The Execute SQL Task SQL is below:
update numbers
set number = staging_numbers.new_number
from numbers, staging_numbers
where numbers.number = staging_numbers.orig_number
Upon executing the package, the execution time shrank to under five seconds:

So, the moral of this story is that whenever you think you need to use an OLE DB Command component, ask yourself, "Do I *really* need to use this component, or should I use a different approach?"



October 31st, 2009 at 8:07 pm
If anybody interested in high performance Upsert task then check TaskFactory (A collection of SSIS Tasks and Components)
They have really good set of tasks including Upsert Destination
http://www.pragmaticworks.com/Products/Business-Intelligence/TaskFactory/
November 2nd, 2009 at 11:44 am
That is a totally different issue. I couldn’t believe that OLE was that slow except that you are doing a sequential read of millions of rows 5000 times for the update. What is the timing if you put an index on number? Your join makes one pass through the data.
November 2nd, 2009 at 2:19 pm
I’m only reading in 5,000 rows at the source once.

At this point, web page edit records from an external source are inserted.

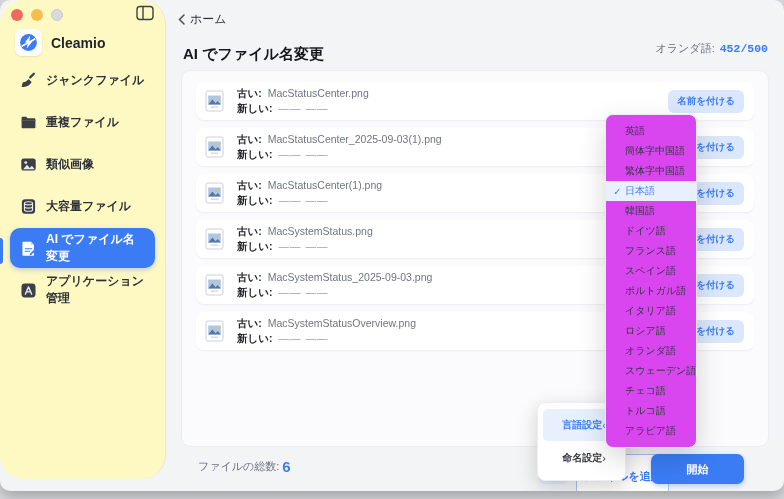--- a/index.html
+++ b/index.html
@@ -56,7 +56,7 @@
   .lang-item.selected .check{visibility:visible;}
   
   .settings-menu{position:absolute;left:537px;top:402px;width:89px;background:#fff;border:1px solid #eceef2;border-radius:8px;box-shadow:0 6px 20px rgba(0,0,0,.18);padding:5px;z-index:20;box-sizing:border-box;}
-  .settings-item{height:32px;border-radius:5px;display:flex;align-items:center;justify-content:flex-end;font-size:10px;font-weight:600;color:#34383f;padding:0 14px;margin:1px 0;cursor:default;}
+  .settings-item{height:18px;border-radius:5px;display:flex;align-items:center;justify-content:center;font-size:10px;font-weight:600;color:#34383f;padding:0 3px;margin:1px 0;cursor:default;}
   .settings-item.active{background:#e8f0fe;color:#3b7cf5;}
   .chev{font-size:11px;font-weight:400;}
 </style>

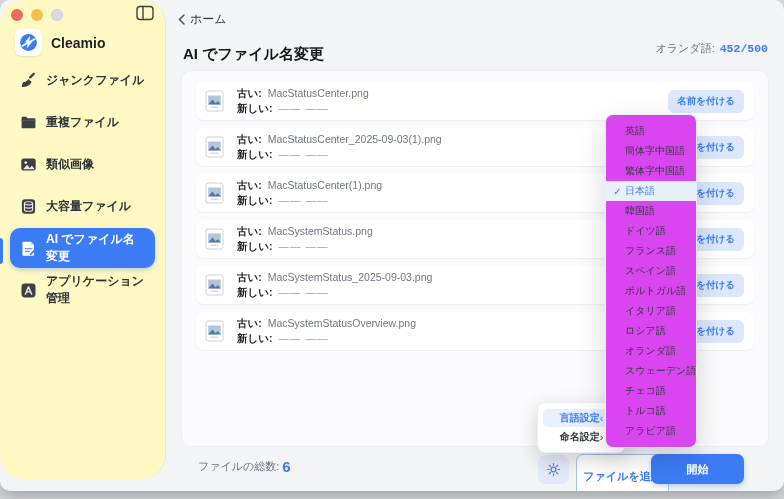--- a/index.html
+++ b/index.html
@@ -43,7 +43,7 @@
   .pending{color:#9aa1ab;letter-spacing:1px;}
   .pill{margin-left:auto;background:#dbe7fc;color:#3b7cf5;font-size:9.5px;font-weight:700;border:none;border-radius:6px;padding:5px 9px;font-family:inherit;cursor:default;}
   
-  .total{position:absolute;left:16px;top:458px;display:flex;align-items:center;gap:3px;font-size:11px;color:#6b7280;margin-left:16px;}
+  .total{position:absolute;left:16px;top:458px;display:flex;align-items:flex-start;gap:19px;font-size:11px;color:#6b7280;}
   .total-value{color:#3b7cf5;font-size:15px;font-weight:700;}
   .gear-btn{position:absolute;left:372px;top:455px;width:31px;height:29px;background:#e2eaf8;border:none;border-radius:7px;display:flex;align-items:center;justify-content:center;cursor:default;}
   .add-btn{position:absolute;left:410px;top:454px;width:93px;height:44px;background:#fff;color:#3b7cf5;border:1px solid #a9c3f0;border-radius:7px;font-size:11px;font-weight:600;font-family:inherit;cursor:default;}

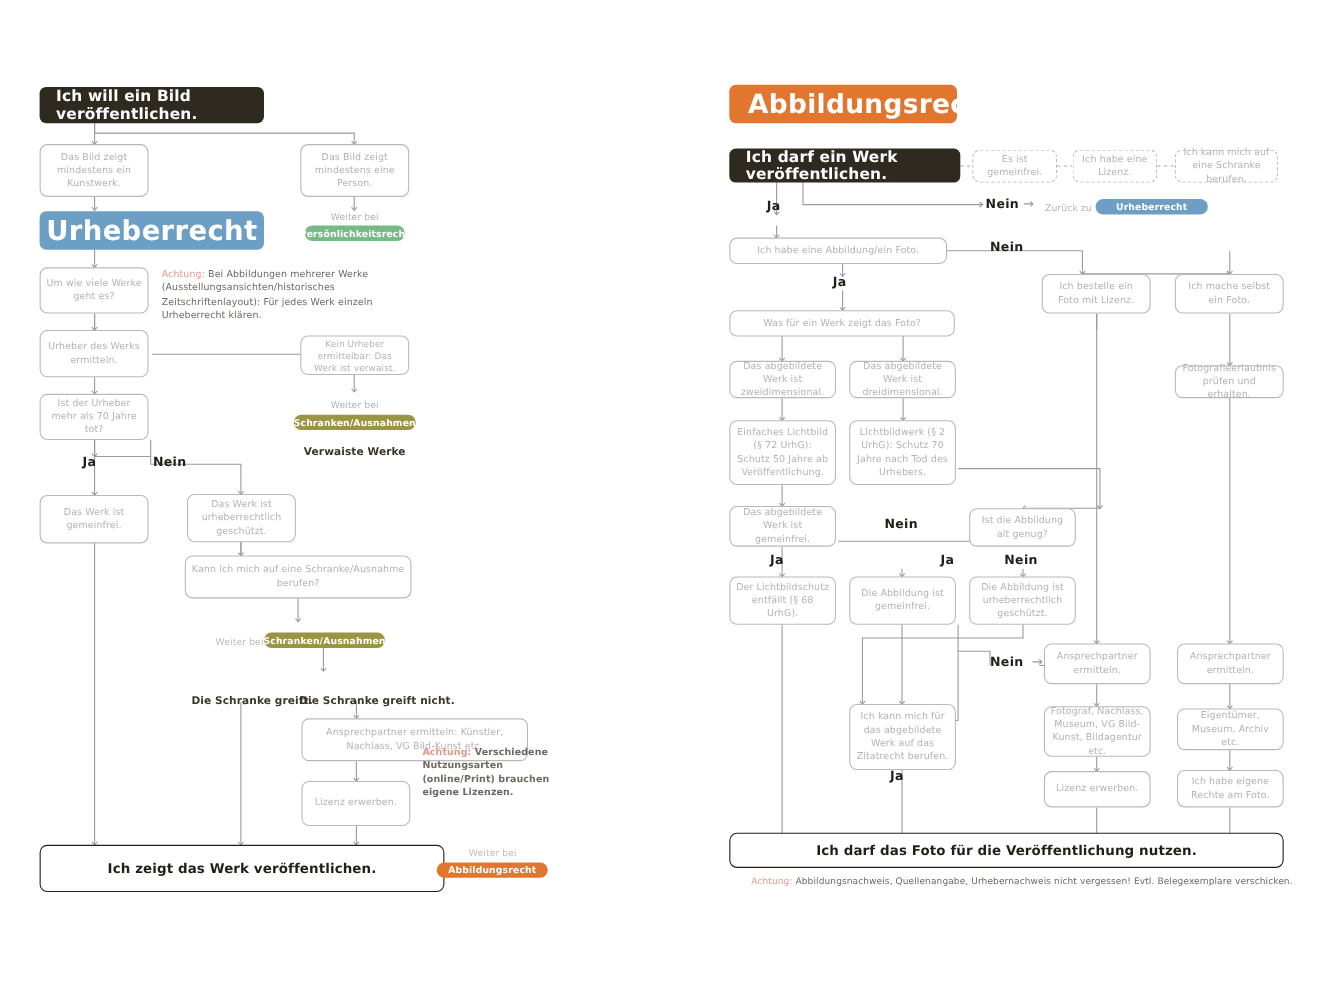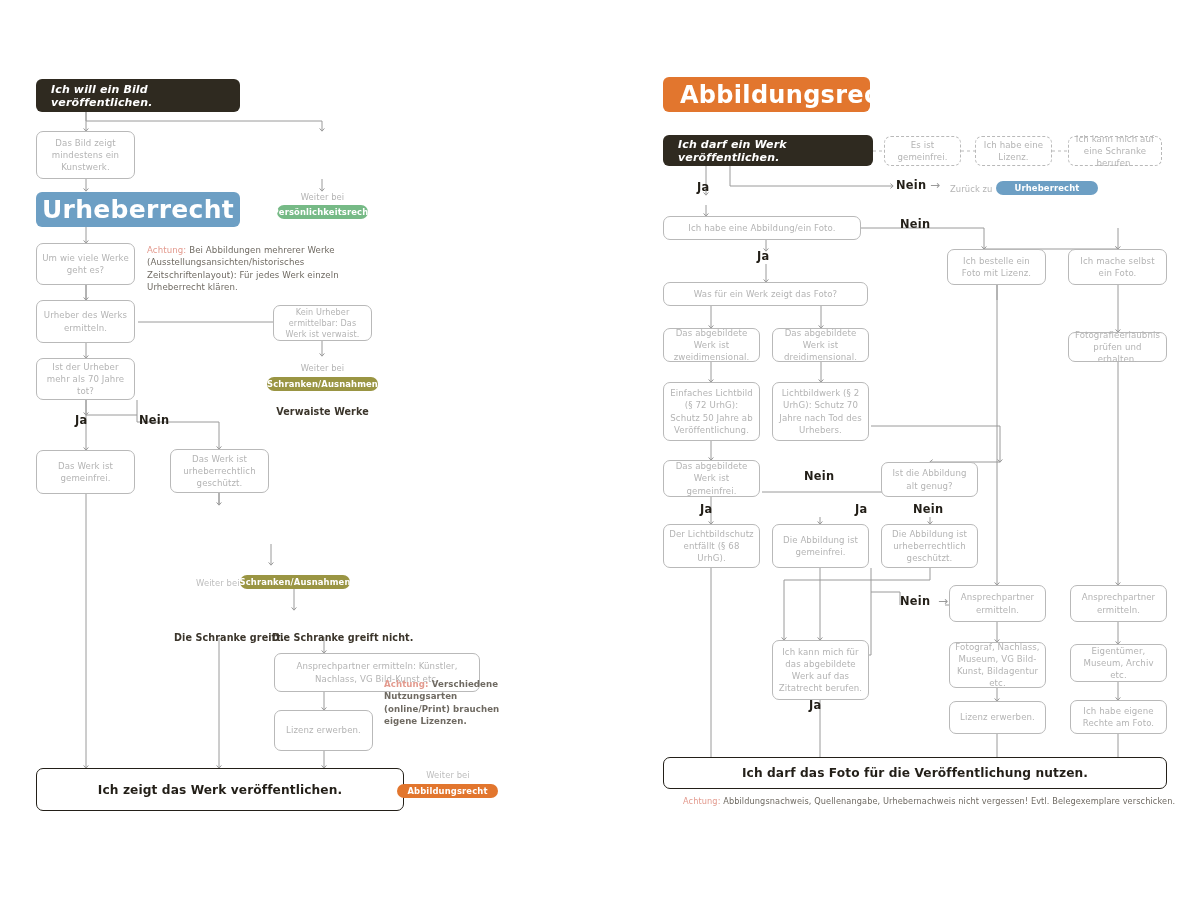--- a/index.html
+++ b/index.html
@@ -18,7 +18,7 @@
   
   .darkbar{position:absolute;box-sizing:border-box;background:#2f2a20;color:#fff;
            border-radius:6px;display:flex;align-items:center;
-           font-size:11px;font-weight:bold;padding-left:15px;letter-spacing:.15px;font-style:italic;}
+           font-size:14px;font-weight:bold;padding-left:15px;letter-spacing:.15px;}
 
   
   .bigchip{position:absolute;box-sizing:border-box;border-radius:6px;color:#fff;

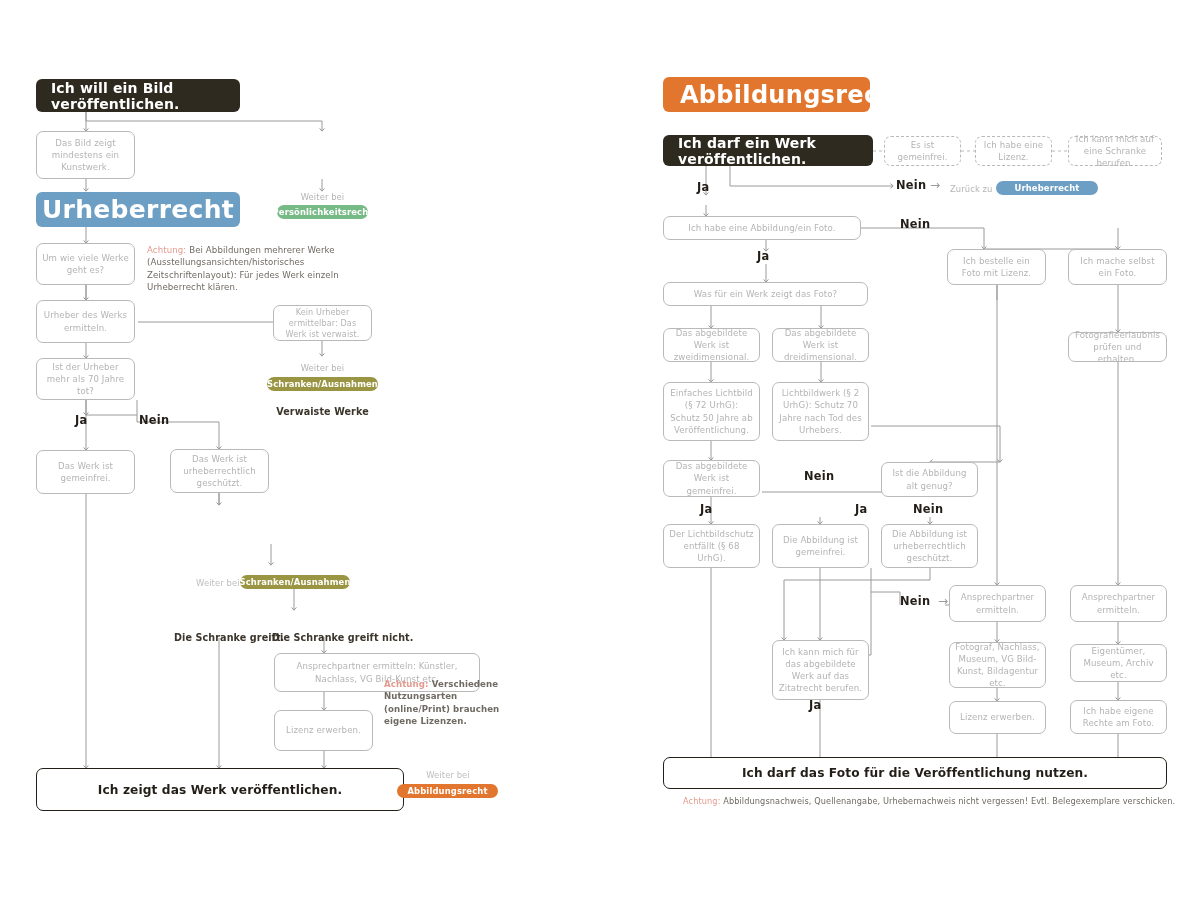--- a/index.html
+++ b/index.html
@@ -146,6 +146,7 @@
 
   <div class="node" style="left:36px;top:131px;width:99px;height:48px;">Das Bild zeigt mindestens ein Kunstwerk.</div>
 
+  <div class="node" style="left:273px;top:131px;width:99px;height:48px;">Das Bild zeigt mindestens eine Person.</div>
 
   <div class="txt center" style="left:273px;top:192px;width:99px;">Weiter bei</div>
   <div class="chip green" style="left:277px;top:205px;width:91px;">Persönlichkeitsrecht</div>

From there for each row an UPDATE is issued (when using an OLE DB Command to perform the update).
Even with an index so that a seek occurs on the update, there is still a single update transaction that occurs for each row in the data flow. (In this case, that is 5000 updates)
The point of this post is to illustrate the use of batch updates rather than single-unit-of-work updates that are very costly to implement. Where possible, always choose a batch update rather than row-by-row.